Against the walls, people had claimed spots to sit up asleep, with their heads on their knees. People actually eating some of the burger and fry fare formed another row or two in front of them. When they finished they stayed where they were, contorted into some sort of acceptable form of non-physical contact with those around them, and slept as best they could on aged colored carpet trod on by millions before them. All this as space-age sound-effects muzak versions of space-themed songs played. I heard Soundgarden's "Black Hole Sun" played by a series of whangs and whoops and whizzles as though I were surrounded by Casio synthesizers having a family reunion. In Seattle.
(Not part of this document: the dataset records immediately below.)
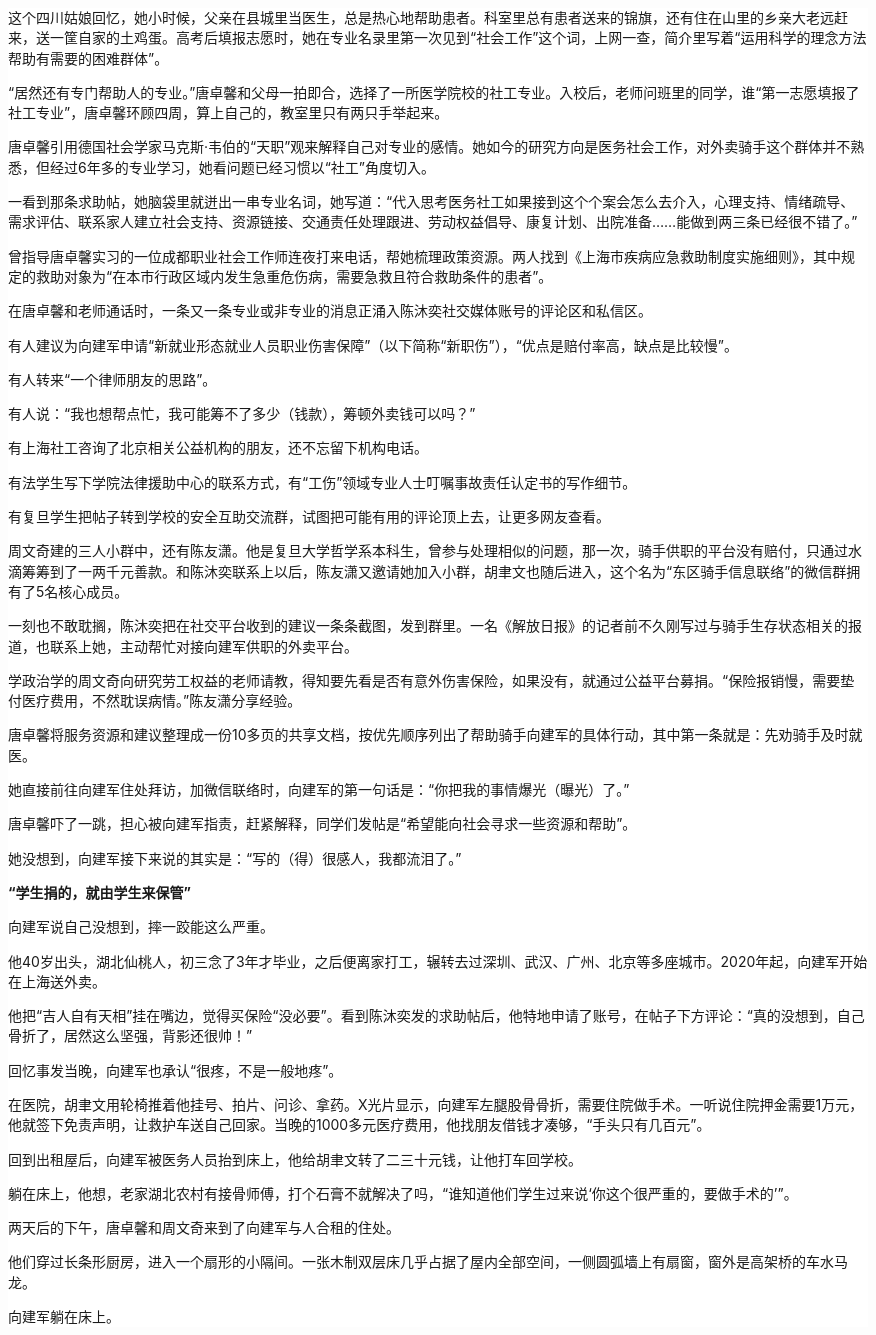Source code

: 这个四川姑娘回忆，她小时候，父亲在县城里当医生，总是热心地帮助患者。科室里总有患者送来的锦旗，还有住在山里的乡亲大老远赶来，送一筐自家的土鸡蛋。高考后填报志愿时，她在专业名录里第一次见到“社会工作”这个词，上网一查，简介里写着“运用科学的理念方法帮助有需要的困难群体”。

“居然还有专门帮助人的专业。”唐卓馨和父母一拍即合，选择了一所医学院校的社工专业。入校后，老师问班里的同学，谁“第一志愿填报了社工专业”，唐卓馨环顾四周，算上自己的，教室里只有两只手举起来。

唐卓馨引用德国社会学家马克斯·韦伯的“天职”观来解释自己对专业的感情。她如今的研究方向是医务社会工作，对外卖骑手这个群体并不熟悉，但经过6年多的专业学习，她看问题已经习惯以“社工”角度切入。

一看到那条求助帖，她脑袋里就迸出一串专业名词，她写道：“代入思考医务社工如果接到这个个案会怎么去介入，心理支持、情绪疏导、需求评估、联系家人建立社会支持、资源链接、交通责任处理跟进、劳动权益倡导、康复计划、出院准备……能做到两三条已经很不错了。”

曾指导唐卓馨实习的一位成都职业社会工作师连夜打来电话，帮她梳理政策资源。两人找到《上海市疾病应急救助制度实施细则》，其中规定的救助对象为“在本市行政区域内发生急重危伤病，需要急救且符合救助条件的患者”。

在唐卓馨和老师通话时，一条又一条专业或非专业的消息正涌入陈沐奕社交媒体账号的评论区和私信区。

有人建议为向建军申请“新就业形态就业人员职业伤害保障”（以下简称“新职伤”），“优点是赔付率高，缺点是比较慢”。

有人转来“一个律师朋友的思路”。

有人说：“我也想帮点忙，我可能筹不了多少（钱款），筹顿外卖钱可以吗？”

有上海社工咨询了北京相关公益机构的朋友，还不忘留下机构电话。

有法学生写下学院法律援助中心的联系方式，有“工伤”领域专业人士叮嘱事故责任认定书的写作细节。

有复旦学生把帖子转到学校的安全互助交流群，试图把可能有用的评论顶上去，让更多网友查看。

周文奇建的三人小群中，还有陈友潇。他是复旦大学哲学系本科生，曾参与处理相似的问题，那一次，骑手供职的平台没有赔付，只通过水滴筹筹到了一两千元善款。和陈沐奕联系上以后，陈友潇又邀请她加入小群，胡聿文也随后进入，这个名为“东区骑手信息联络”的微信群拥有了5名核心成员。

一刻也不敢耽搁，陈沐奕把在社交平台收到的建议一条条截图，发到群里。一名《解放日报》的记者前不久刚写过与骑手生存状态相关的报道，也联系上她，主动帮忙对接向建军供职的外卖平台。

学政治学的周文奇向研究劳工权益的老师请教，得知要先看是否有意外伤害保险，如果没有，就通过公益平台募捐。“保险报销慢，需要垫付医疗费用，不然耽误病情。”陈友潇分享经验。

唐卓馨将服务资源和建议整理成一份10多页的共享文档，按优先顺序列出了帮助骑手向建军的具体行动，其中第一条就是：先劝骑手及时就医。

她直接前往向建军住处拜访，加微信联络时，向建军的第一句话是：“你把我的事情爆光（曝光）了。”

唐卓馨吓了一跳，担心被向建军指责，赶紧解释，同学们发帖是“希望能向社会寻求一些资源和帮助”。

她没想到，向建军接下来说的其实是：“写的（得）很感人，我都流泪了。”

**“学生捐的，就由学生来保管”**

向建军说自己没想到，摔一跤能这么严重。

他40岁出头，湖北仙桃人，初三念了3年才毕业，之后便离家打工，辗转去过深圳、武汉、广州、北京等多座城市。2020年起，向建军开始在上海送外卖。

他把“吉人自有天相”挂在嘴边，觉得买保险“没必要”。看到陈沐奕发的求助帖后，他特地申请了账号，在帖子下方评论：“真的没想到，自己骨折了，居然这么坚强，背影还很帅！”

回忆事发当晚，向建军也承认“很疼，不是一般地疼”。

在医院，胡聿文用轮椅推着他挂号、拍片、问诊、拿药。X光片显示，向建军左腿股骨骨折，需要住院做手术。一听说住院押金需要1万元，他就签下免责声明，让救护车送自己回家。当晚的1000多元医疗费用，他找朋友借钱才凑够，“手头只有几百元”。

回到出租屋后，向建军被医务人员抬到床上，他给胡聿文转了二三十元钱，让他打车回学校。

躺在床上，他想，老家湖北农村有接骨师傅，打个石膏不就解决了吗，“谁知道他们学生过来说‘你这个很严重的，要做手术的’”。

两天后的下午，唐卓馨和周文奇来到了向建军与人合租的住处。

他们穿过长条形厨房，进入一个扇形的小隔间。一张木制双层床几乎占据了屋内全部空间，一侧圆弧墙上有扇窗，窗外是高架桥的车水马龙。

向建军躺在床上。
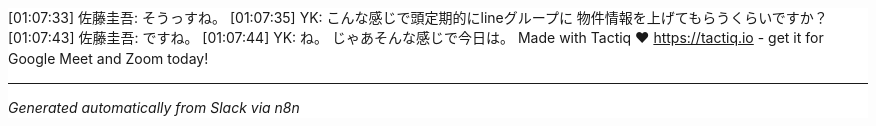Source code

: [01:07:33] 佐藤圭吾: そうっすね。
[01:07:35] YK: こんな感じで頭定期的にlineグループに 物件情報を上げてもらうくらいですか？
[01:07:43] 佐藤圭吾: ですね。
[01:07:44] YK: ね。 じゃあそんな感じで今日は。
Made with Tactiq ❤️ https://tactiq.io - get it for Google Meet and Zoom today!

  ---

  *Generated automatically from Slack via n8n*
How could Disney™ allow this sort of human necessity to continue unabated? Tripping over a pair of ankles in fat basketball shoes sleeping under one meter square of Winnie the Pooh polyurethane blanket while you are carrying a tray full of french fries is not the customer service experience you've come to expect from the people who run the cleanest city-states in the world. It was as though Japan's nascent, rising homeless problem had come to roost in DisneyLand.
I was a paying customer without a seat, as scores of dyed-blond Japanese teenagers had their heads face down at tables, next to empty nearly-dusty cups of coffee. As a freshly food-laden customer I was a bit irritated, wanting a place to sit down. But finding a wide open space of carpet between sleeping bodies made me feel better, and then I couldn't help but partake in the pleasures of sleeping on a Disney public floor.
Ayako and I did about two hours there. Then we left and discovered they were sleeping in the TomorrowLand StarCade videogame arcade next door.
And the exit foyer for Star Tours:
And now during daylight hours, they were sleeping in the foyer for the Country Bear Jamboree Theatre:
A few straggling sleepers at 11am in the Country Bear Jamboree foyer was nothing compared to the massive snoozefest inside, as aged overweight animatronic bears dressed up and sang as country-folks from the United States. Robot hick bears singing is semi-sensical in the United States; after 15 hours of Tokyo DisneyLand sleep fortunately overtook madness. It was as though the park had been filled with some kind of knock-out gas. Anywhere that people could get out of the biting cold, they stuck their head between their knees and tried to sleep through being tripped over. The staff was kind to let people sleep. "Waste Please" When daylight returned, walking around the park, you could see a somewhat unfortunate translation of "put your trash here" into a worldwide Disney-English request:
As we departed in mid-afternoon, the line in front of a 2002 Disney/Shinto Mickey and Minnie kneeling Photo Shrine was quite long.
A traditional bundle of pine boughs (Kadomatsu) was displayed out in front of the entrance, with only a slight Mickey motif:
pleasant postscript: I lost a rather common-place scarf dashing after some smoked-turkey leg the morning after New Year's. I reported my missing scarf to the Lost & Found bureau at the park. A week later, my scarf arrived in the mail. Excellent service!